Ebû Hüreyre (r.a)’den rivayet edildiğine göre Rasûlullâh Efendimiz (s.a.v) şöyle buyurmuşlardır:
“(Vaktiyle) bir kimse yolda yürürken, yolu üstünde bir diken dalı gördü. Onu alıp yolun kenarına attı. Allah Teâla onun bu amelini kabul buyurdu ve onun günâhlarını mağfiret etti.”
Sonra Rasûlullah Efendimiz (s.a.v) şöyle buyurdular:
“Şehîdler beştir: Tâûndan (vebâdan) ölen, karın (yani iç) hastalığından ölen, suda boğulan, yıkıntı altında kalıp ölen, bir de Allah yolunda şehîd olan.”
Yine Rasûlullah Efendimiz (s.a.v) şöyle buyurdular:
“İnsanlar ezan okumakta ve birinci safta olan (hayır ve bereketleri) bilseler de (onları elde etmek için) kur’a çekmekten başka çare bulamasalardı, muhakkak kur’a çekerlerdi. Onlar namazı ilk vaktinde kılmaktaki fazileti bilselerdi, muhakkak ona koşarlardı. Yatsı ile Sabah namazlarında olan sevabı bilselerdi, emekleye emekleye de olsa bu namazlara gelirlerdi.” (Buhârî, Ezân, 32)
Şerh:
Hadîs-i şerîfin baş tarafında, yolculara zahmet verecek şeyi yoldan kaldırıp atmanın fazileti haber veriliyor.
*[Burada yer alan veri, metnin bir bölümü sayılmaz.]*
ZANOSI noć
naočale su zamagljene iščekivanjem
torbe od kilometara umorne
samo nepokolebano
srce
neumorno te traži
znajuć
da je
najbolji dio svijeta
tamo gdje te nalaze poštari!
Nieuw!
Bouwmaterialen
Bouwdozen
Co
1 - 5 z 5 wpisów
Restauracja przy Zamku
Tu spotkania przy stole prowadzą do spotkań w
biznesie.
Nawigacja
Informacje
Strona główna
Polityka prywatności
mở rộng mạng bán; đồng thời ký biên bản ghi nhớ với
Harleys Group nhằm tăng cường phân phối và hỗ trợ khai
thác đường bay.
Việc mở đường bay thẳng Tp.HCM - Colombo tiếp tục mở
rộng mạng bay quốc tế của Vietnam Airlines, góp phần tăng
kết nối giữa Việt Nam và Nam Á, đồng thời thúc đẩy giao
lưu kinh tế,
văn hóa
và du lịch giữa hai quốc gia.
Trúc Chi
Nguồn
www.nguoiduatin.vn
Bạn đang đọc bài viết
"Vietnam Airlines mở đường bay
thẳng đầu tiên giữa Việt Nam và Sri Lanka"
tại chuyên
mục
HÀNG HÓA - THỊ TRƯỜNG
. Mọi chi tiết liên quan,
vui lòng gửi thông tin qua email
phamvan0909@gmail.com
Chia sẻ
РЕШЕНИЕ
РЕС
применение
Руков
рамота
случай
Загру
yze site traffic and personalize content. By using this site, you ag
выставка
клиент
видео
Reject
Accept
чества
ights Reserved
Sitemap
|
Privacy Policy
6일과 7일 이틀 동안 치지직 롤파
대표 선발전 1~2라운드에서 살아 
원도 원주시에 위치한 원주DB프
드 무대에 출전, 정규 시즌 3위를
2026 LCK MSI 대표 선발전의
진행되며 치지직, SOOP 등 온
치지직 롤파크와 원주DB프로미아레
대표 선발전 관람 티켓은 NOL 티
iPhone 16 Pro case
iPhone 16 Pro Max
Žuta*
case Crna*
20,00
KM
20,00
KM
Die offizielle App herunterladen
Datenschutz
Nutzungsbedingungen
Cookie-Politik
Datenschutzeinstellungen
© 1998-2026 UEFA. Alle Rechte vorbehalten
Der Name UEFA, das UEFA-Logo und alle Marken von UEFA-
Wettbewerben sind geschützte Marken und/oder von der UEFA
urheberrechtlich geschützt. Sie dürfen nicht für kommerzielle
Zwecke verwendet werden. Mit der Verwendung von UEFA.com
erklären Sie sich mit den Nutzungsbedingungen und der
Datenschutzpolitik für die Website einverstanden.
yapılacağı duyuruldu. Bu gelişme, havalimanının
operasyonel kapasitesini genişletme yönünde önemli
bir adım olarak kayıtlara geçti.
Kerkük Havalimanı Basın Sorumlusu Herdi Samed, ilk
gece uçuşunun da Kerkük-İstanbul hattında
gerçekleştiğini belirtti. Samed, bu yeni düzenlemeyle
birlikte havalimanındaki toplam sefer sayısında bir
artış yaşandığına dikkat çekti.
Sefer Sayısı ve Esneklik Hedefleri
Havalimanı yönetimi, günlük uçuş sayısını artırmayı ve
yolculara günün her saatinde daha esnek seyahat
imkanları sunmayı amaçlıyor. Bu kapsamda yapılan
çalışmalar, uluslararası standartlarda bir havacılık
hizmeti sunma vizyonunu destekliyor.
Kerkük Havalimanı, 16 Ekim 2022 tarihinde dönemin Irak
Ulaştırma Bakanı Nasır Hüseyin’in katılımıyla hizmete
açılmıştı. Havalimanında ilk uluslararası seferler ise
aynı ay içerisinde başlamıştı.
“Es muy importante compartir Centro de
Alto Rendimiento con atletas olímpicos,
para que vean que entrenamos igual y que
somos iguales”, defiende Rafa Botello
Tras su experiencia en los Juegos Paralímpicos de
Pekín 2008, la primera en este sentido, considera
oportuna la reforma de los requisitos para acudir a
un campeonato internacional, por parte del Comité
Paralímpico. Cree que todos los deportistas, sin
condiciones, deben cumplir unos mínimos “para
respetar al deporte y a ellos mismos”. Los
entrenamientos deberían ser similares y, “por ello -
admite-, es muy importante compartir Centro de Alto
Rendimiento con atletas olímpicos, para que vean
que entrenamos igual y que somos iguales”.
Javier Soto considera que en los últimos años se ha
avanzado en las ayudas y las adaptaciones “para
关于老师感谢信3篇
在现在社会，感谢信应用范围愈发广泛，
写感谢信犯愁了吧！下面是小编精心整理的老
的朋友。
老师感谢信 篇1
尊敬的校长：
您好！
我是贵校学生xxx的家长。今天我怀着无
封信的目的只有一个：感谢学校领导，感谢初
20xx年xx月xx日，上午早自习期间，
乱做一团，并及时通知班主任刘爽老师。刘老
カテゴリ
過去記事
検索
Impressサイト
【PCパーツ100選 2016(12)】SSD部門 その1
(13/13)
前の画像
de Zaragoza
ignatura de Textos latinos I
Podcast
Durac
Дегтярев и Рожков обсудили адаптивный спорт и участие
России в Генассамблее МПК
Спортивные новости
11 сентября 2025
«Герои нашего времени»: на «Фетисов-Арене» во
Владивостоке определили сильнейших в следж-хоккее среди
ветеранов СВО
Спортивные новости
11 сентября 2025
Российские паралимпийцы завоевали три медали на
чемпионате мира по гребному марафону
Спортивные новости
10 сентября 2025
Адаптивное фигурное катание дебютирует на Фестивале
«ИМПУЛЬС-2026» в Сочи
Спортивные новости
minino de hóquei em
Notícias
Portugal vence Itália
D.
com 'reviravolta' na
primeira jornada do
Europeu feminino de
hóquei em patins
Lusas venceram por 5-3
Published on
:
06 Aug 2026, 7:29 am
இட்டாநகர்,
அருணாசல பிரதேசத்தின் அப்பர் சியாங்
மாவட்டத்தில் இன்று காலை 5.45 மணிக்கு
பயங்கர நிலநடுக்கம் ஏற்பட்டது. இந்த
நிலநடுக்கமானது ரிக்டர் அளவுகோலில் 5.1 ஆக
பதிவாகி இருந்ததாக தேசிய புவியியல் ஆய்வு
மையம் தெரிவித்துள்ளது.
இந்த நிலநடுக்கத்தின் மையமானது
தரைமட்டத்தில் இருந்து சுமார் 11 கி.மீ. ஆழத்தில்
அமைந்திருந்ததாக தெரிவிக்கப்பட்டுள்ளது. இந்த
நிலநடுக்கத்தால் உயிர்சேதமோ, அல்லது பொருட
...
Memleket halkının rahat yolculuk yapabilmesi için umûmî yollar yapmak ve bunları güzelce muhafaza etmek de elbette bu fazîletin en yükseklerinden sayılmalıdır.
Bir diken dalını kenara atmak kadar kolay bir amel-i sâlih, Hak Teâlâ Hazretleri’nin kabulüne mazhar olur ve günahları affettirirse, daha büyük amel-i sâlihlere Cenâb-ı Hakk’ın ne büyük mükâfatlar ihsân edeceğini tasavvur edelim!